In the orthogonal system of coordinates each couple of coordinate axes sets the plane which divides space into two equal half. In three-dimensional space of such mutually perpendicular planes three, and all coordinate space is divided by them into eight equal areas. These areas are called "octants" - on designation of the eight in Latin.

## Instruction

1. Octants are designated by the Roman numbers, since unit and finishing with the eight. If it is required to number correctly each of them, then by unit designate what lies in the positive area of each of coordinate axes. The set of points at which all three coordinates (an abscissa, ordinate and z-coordinate) are defined by number from zero indefinitely enters the first octant.

2. By the Roman two designate that octant which set of points has positive coordinates along ordinate axes and z-coordinates, but negative along abscissa axis. The spatial provision of this octant such is that it has the general border with the first, third and sixth octants.

3. The third octant consider the area of space made of points at which only z-coordinate is positive and an abscissa and ordinate lie in the negative range of values. This spatial area has the general border with the second, fourth and seventh octants.

4. By the Roman four designate a set of points which coordinates along abscissa axes and z-coordinates are positive, and along ordinate axis - are negative. This area of coordinate space has the general borders with the first the third and eighth octants. All octants listed in four steps have the general property - positive z-coordinate. By definitions habitual to us we would tell that all of them together designate top of coordinate space, and the four of the subsequent - a bottom. But in the orthogonal system of coordinates such designations are not used therefore they can be applied only in order that it is better to present and correctly to remember numbering of octants.

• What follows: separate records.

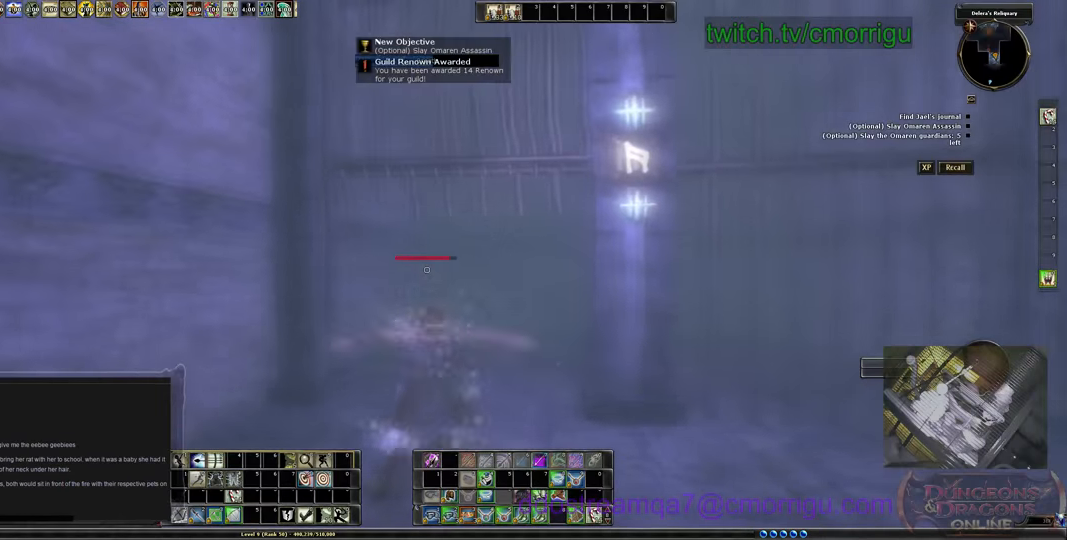
{"keys": ["w"], "events": []}
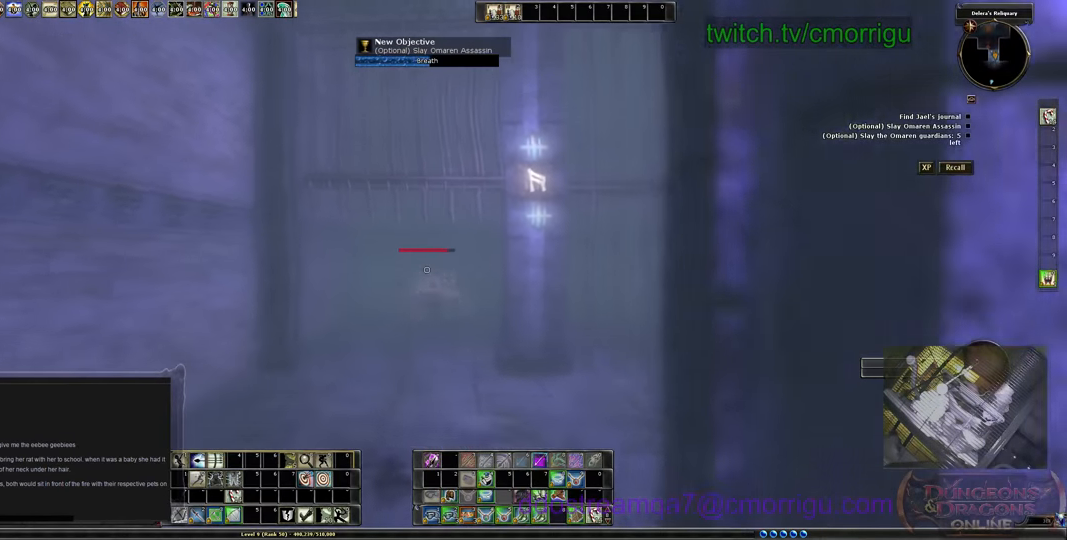
{"keys": ["w"], "events": []}
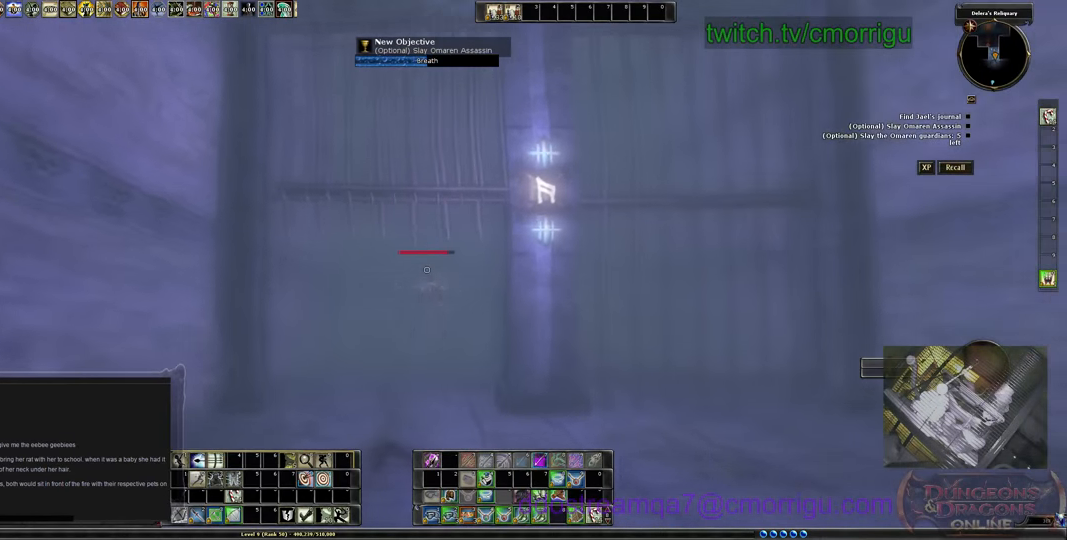
{"keys": ["w"], "events": []}
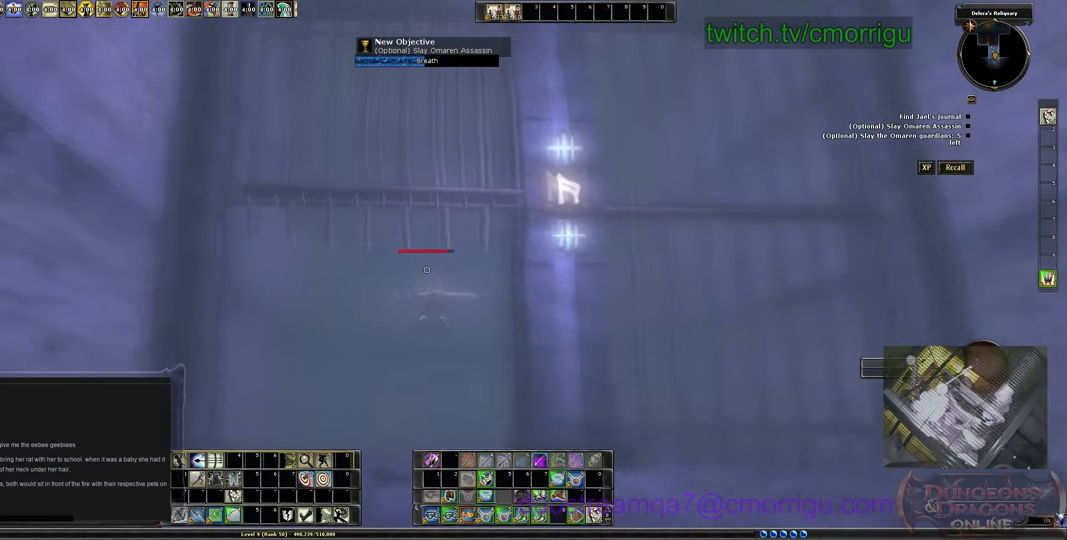
{"keys": ["w"], "events": []}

5. Call a set of the points having positive coordinates on axes of abscissa and ordinates, but negative on an axis of z-coordinates the fifth octant. It has the general borders with the first, sixth and eighth octants.

6. The sixth octant call the area of space lying in the positive area of values of ordinate axis, but in negative areas of values of abscissa axes and z-coordinates. This area has general borders with the fifth, seventh and second octants.

7. If all coordinates of points of a certain area of space are negative, then call it the seventh octant. It has the general borders with the sixth, eighth and third octants.

8. The eighth octant call that area of coordinate space which set of points has a positive abscissa, but negative ordinate and z-coordinate. This area has general borders with the fourth, fifth and seventh octants.